Holding the rod tip as high as possible I mended the line a little as the bait passed in front of me and it appeared to stop momentarily. I raised the rod tip to try and help it over an imagined weed bed when something pulled back! I had hooked a barbel second cast in with a method I’d never tried before…

I had to play it for four or five minutes in the strong current but eventually landed a medium sized barbel of 5lb 13oz, my first in three years on the Severn; I was astonished and elated simultaneously. It could have been a fluke, beginner’s luck; I tried the same tactic for another hour with no result. Late on, half an hour before we were due to pack up Glen caught a 6lb pike whilst retrieving his 14mm halibut pellet: it was one of those days.

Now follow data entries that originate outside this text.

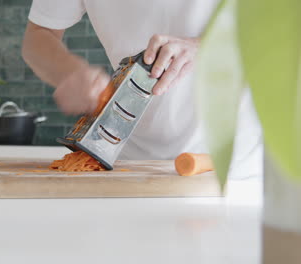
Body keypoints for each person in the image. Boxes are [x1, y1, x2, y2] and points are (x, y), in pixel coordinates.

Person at [22, 0, 262, 178]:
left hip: (236, 168)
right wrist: (69, 72)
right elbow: (38, 36)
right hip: (130, 167)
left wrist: (206, 47)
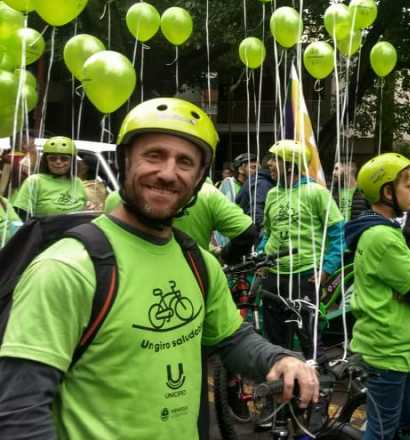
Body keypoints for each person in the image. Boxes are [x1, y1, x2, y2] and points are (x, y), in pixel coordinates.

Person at [0, 97, 318, 439]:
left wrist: (278, 359)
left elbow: (231, 338)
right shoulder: (67, 268)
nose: (168, 173)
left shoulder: (198, 261)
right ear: (125, 160)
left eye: (185, 162)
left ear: (198, 179)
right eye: (154, 155)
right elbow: (20, 411)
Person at [344, 152, 410, 440]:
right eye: (408, 185)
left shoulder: (387, 231)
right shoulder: (381, 237)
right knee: (382, 430)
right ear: (387, 191)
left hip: (404, 348)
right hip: (388, 350)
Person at [259, 139, 344, 357]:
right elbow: (268, 234)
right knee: (274, 340)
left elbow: (338, 235)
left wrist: (326, 269)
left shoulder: (317, 192)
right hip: (273, 276)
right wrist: (261, 259)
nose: (269, 164)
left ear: (290, 166)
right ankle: (280, 385)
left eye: (275, 160)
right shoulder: (272, 194)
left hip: (305, 276)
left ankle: (316, 384)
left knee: (308, 339)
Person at [105, 178, 259, 263]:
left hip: (130, 283)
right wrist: (226, 257)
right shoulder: (207, 193)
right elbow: (247, 233)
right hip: (194, 276)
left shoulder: (117, 198)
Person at [11, 136, 87, 219]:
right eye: (52, 158)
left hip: (75, 230)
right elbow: (20, 215)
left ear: (72, 162)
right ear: (46, 161)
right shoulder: (35, 181)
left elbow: (84, 209)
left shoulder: (77, 182)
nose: (58, 162)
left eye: (64, 159)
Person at [236, 153, 276, 227]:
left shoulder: (255, 181)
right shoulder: (261, 183)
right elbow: (257, 215)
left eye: (258, 168)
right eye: (253, 167)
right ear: (241, 169)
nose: (256, 171)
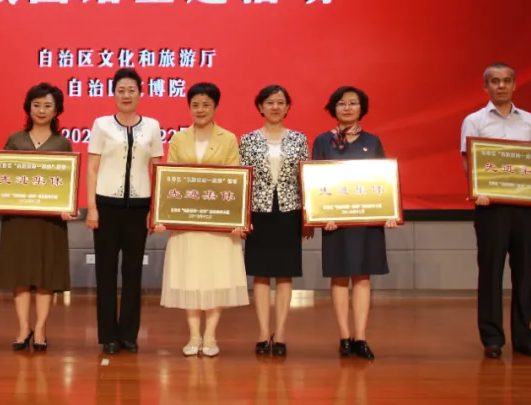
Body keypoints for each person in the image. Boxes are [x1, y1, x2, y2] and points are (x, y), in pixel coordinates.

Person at [461, 63, 531, 360]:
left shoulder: (529, 121)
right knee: (491, 273)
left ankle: (524, 338)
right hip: (491, 209)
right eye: (494, 81)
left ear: (515, 85)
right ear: (485, 87)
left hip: (525, 210)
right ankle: (492, 339)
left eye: (506, 80)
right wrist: (478, 189)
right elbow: (469, 162)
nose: (501, 85)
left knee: (525, 273)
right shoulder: (474, 120)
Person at [156, 82, 248, 357]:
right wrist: (163, 215)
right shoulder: (178, 139)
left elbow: (235, 181)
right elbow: (169, 179)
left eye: (206, 104)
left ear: (215, 106)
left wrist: (238, 219)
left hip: (217, 223)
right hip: (187, 222)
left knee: (216, 276)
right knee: (190, 276)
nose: (200, 109)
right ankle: (194, 335)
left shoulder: (228, 138)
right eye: (195, 104)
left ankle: (210, 335)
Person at [311, 86, 398, 361]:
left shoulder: (372, 141)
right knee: (339, 277)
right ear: (333, 108)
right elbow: (315, 181)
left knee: (362, 277)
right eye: (341, 103)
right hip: (335, 222)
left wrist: (389, 211)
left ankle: (361, 337)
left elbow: (383, 181)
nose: (347, 108)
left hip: (365, 221)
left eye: (353, 103)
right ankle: (344, 337)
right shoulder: (323, 141)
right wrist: (322, 214)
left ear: (362, 108)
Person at [0, 83, 73, 352]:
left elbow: (66, 183)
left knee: (46, 276)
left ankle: (41, 328)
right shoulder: (15, 139)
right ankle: (23, 327)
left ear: (56, 110)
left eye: (47, 105)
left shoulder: (62, 143)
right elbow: (2, 178)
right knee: (20, 274)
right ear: (28, 108)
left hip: (50, 221)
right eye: (36, 105)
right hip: (18, 220)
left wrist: (68, 206)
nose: (41, 110)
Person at [85, 67, 164, 355]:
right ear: (113, 94)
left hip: (138, 208)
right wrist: (91, 208)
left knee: (133, 272)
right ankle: (108, 335)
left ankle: (129, 334)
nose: (126, 95)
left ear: (140, 93)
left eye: (131, 90)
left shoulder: (152, 126)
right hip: (106, 206)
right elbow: (92, 168)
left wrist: (155, 209)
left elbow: (157, 170)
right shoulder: (101, 124)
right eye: (121, 90)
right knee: (105, 272)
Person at [238, 84, 311, 356]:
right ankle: (261, 333)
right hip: (259, 212)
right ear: (260, 107)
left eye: (280, 102)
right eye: (270, 102)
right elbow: (242, 181)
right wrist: (241, 218)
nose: (275, 107)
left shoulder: (299, 139)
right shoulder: (247, 140)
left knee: (285, 273)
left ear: (287, 107)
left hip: (289, 211)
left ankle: (279, 334)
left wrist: (308, 217)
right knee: (260, 273)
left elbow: (306, 179)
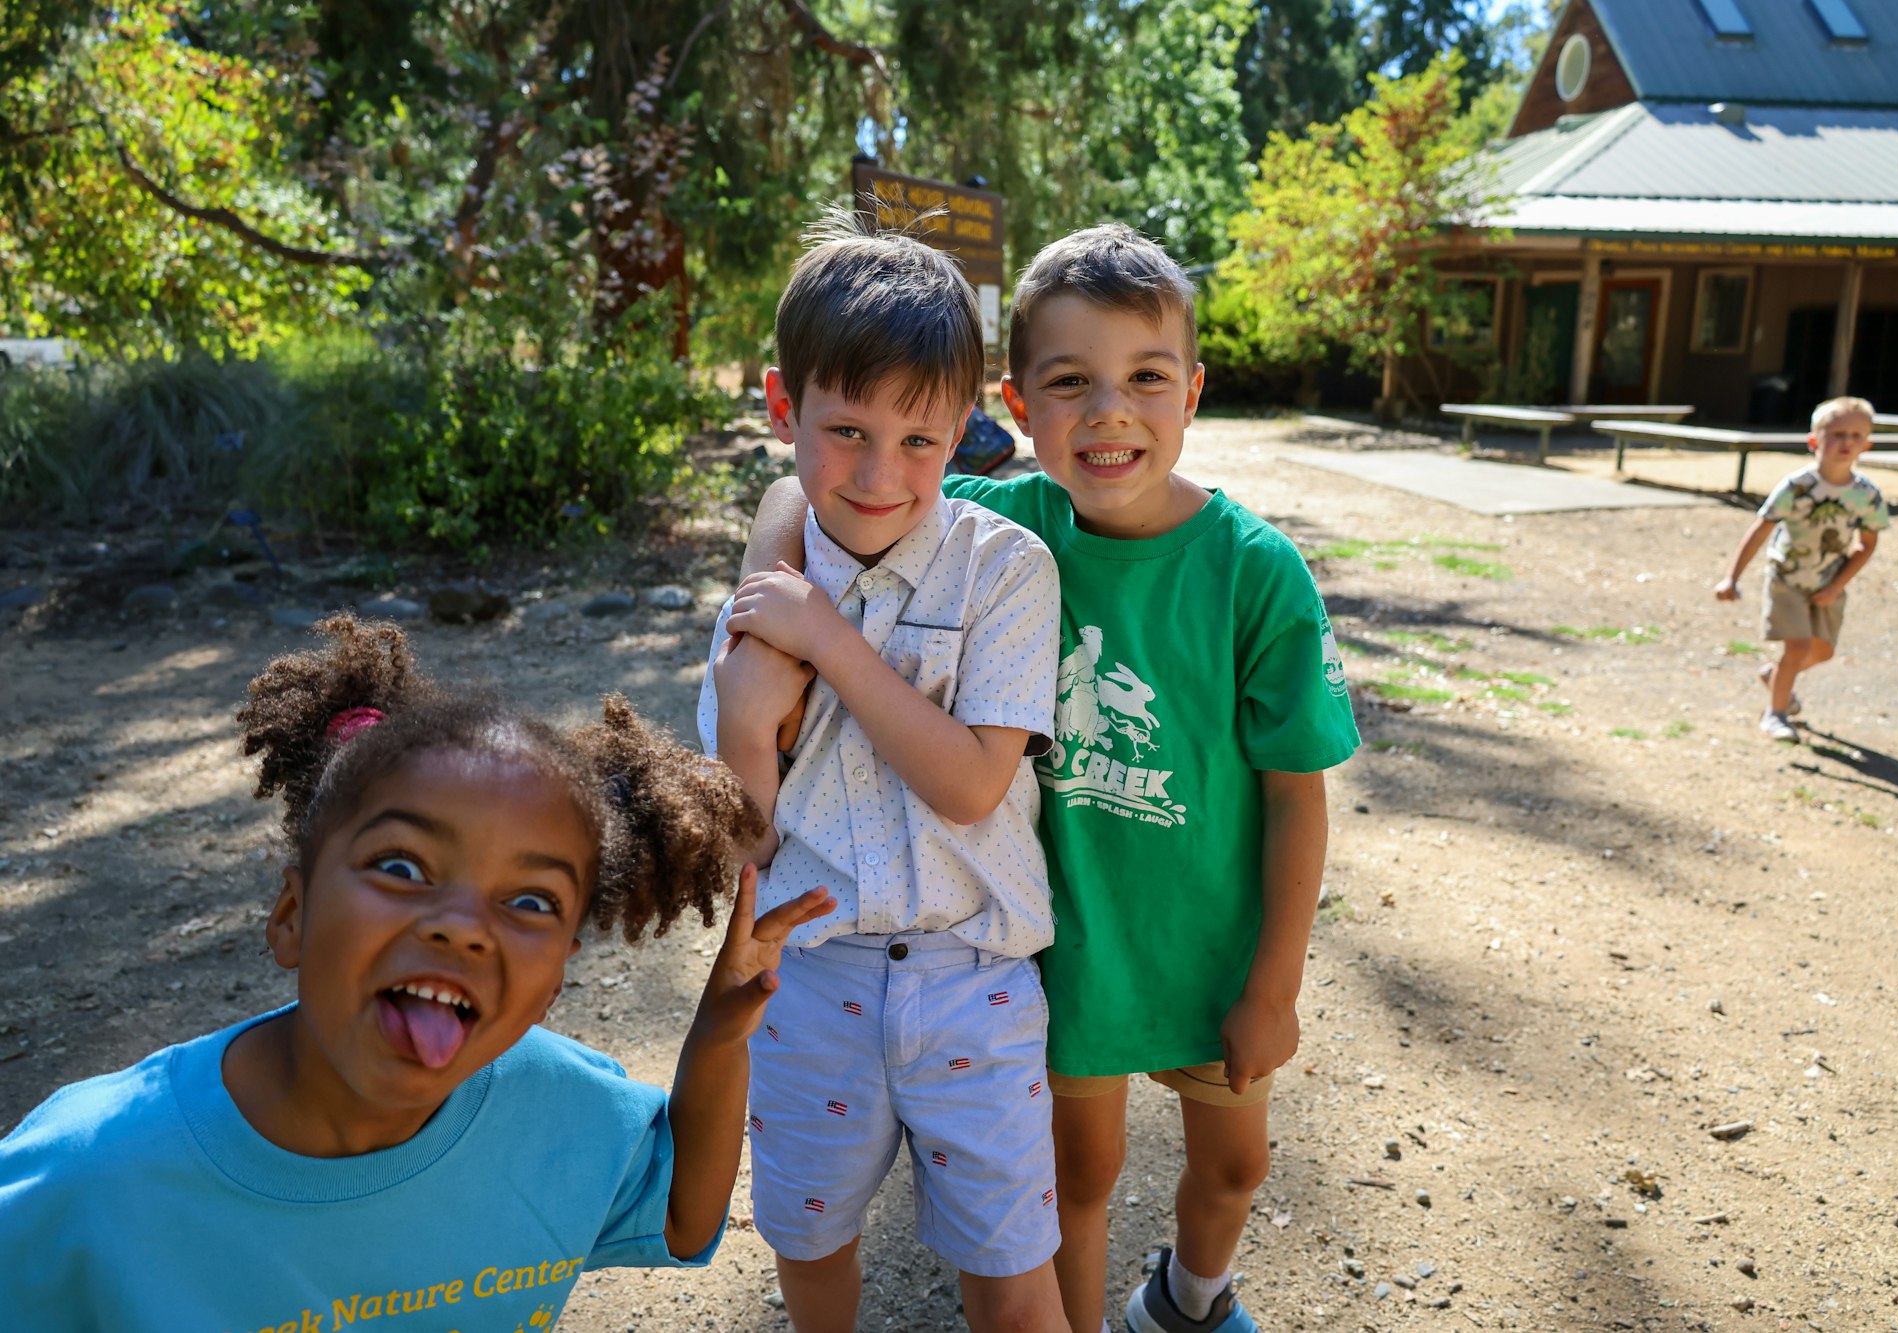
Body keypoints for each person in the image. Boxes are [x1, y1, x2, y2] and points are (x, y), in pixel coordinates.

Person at [740, 222, 1361, 1333]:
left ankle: (1188, 1299)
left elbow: (1294, 791)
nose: (1108, 410)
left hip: (1210, 953)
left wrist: (1272, 984)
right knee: (1073, 1182)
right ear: (1018, 406)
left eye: (1143, 378)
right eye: (1069, 381)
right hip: (1066, 956)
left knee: (1230, 1170)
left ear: (1192, 394)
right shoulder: (998, 527)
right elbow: (812, 495)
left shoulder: (1253, 570)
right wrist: (763, 578)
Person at [0, 613, 832, 1329]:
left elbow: (685, 1219)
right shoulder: (86, 1175)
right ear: (292, 915)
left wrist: (721, 1031)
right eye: (401, 868)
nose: (464, 928)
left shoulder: (559, 1110)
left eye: (533, 902)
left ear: (553, 985)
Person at [697, 215, 1067, 1333]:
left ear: (960, 426)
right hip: (810, 983)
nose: (876, 473)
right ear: (781, 405)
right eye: (844, 430)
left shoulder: (1004, 568)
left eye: (917, 440)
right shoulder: (760, 601)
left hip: (973, 975)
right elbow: (745, 840)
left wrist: (826, 643)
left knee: (1008, 1275)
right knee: (811, 1246)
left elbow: (968, 786)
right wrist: (749, 719)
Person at [1715, 395, 1890, 742]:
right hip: (1788, 578)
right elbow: (1761, 529)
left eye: (1856, 436)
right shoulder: (1797, 487)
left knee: (1821, 652)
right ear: (1815, 441)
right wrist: (1731, 577)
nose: (1846, 442)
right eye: (1838, 433)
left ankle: (1778, 675)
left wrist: (1836, 586)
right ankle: (1776, 714)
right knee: (1796, 648)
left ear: (1866, 445)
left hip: (1828, 581)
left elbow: (1866, 545)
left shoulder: (1866, 495)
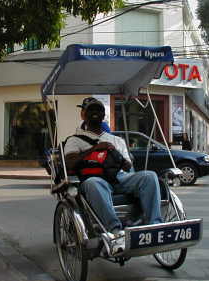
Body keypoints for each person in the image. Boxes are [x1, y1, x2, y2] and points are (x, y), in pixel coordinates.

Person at [64, 98, 162, 255]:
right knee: (94, 183)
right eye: (91, 111)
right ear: (83, 115)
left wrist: (116, 156)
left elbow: (128, 166)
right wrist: (95, 149)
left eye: (98, 111)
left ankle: (155, 226)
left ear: (103, 116)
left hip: (120, 178)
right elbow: (70, 163)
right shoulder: (74, 140)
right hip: (95, 180)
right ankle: (115, 231)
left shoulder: (117, 140)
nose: (95, 113)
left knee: (150, 176)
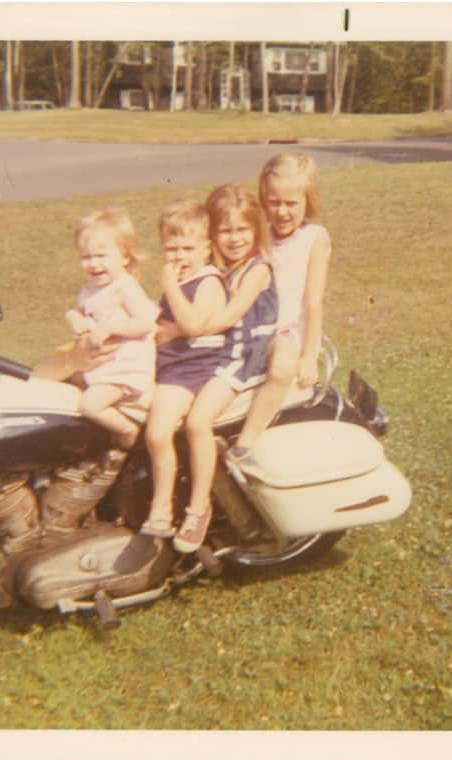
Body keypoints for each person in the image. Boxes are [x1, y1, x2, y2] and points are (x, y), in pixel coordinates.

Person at [157, 184, 277, 552]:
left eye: (243, 229)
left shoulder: (257, 270)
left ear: (256, 229)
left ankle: (198, 509)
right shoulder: (224, 270)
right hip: (222, 358)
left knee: (196, 422)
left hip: (242, 362)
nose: (235, 238)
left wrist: (177, 329)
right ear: (212, 237)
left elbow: (225, 318)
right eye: (226, 230)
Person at [227, 153, 331, 467]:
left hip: (284, 330)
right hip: (250, 325)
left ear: (307, 201)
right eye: (273, 203)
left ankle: (246, 441)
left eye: (291, 203)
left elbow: (313, 301)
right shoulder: (258, 233)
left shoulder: (314, 238)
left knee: (282, 368)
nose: (282, 212)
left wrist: (309, 355)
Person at [140, 200, 228, 546]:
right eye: (171, 248)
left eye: (188, 248)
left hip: (191, 371)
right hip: (167, 366)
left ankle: (174, 508)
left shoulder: (207, 281)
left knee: (158, 432)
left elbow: (191, 325)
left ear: (206, 249)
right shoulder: (182, 280)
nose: (179, 256)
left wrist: (169, 285)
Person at [64, 208, 158, 449]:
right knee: (63, 382)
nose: (94, 264)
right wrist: (74, 317)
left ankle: (127, 430)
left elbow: (146, 322)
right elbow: (81, 311)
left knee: (89, 405)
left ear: (125, 257)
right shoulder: (91, 289)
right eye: (86, 257)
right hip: (102, 365)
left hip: (125, 368)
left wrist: (111, 327)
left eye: (102, 256)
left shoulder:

As far as our annual trips are concerned we’ll probably give the Severn a rest for a few years now and return to the River Swale, or possibly the Trent, although we’ll certainly miss visiting Stan Lewis’s tackle shop.

*Footnote: Although I caught this fish in early September, Eddy Widdup’s excellent article ‘Rolling on the River’ rather diluted the impact of my story and, incidentally, nicked the title I was going to use. In the discussion he quotes the artist of ‘Proud Mary’ as Tina Turner when actually the version I know is by Creedance Clearwater Revival [1969] which just goes to prove how old I am!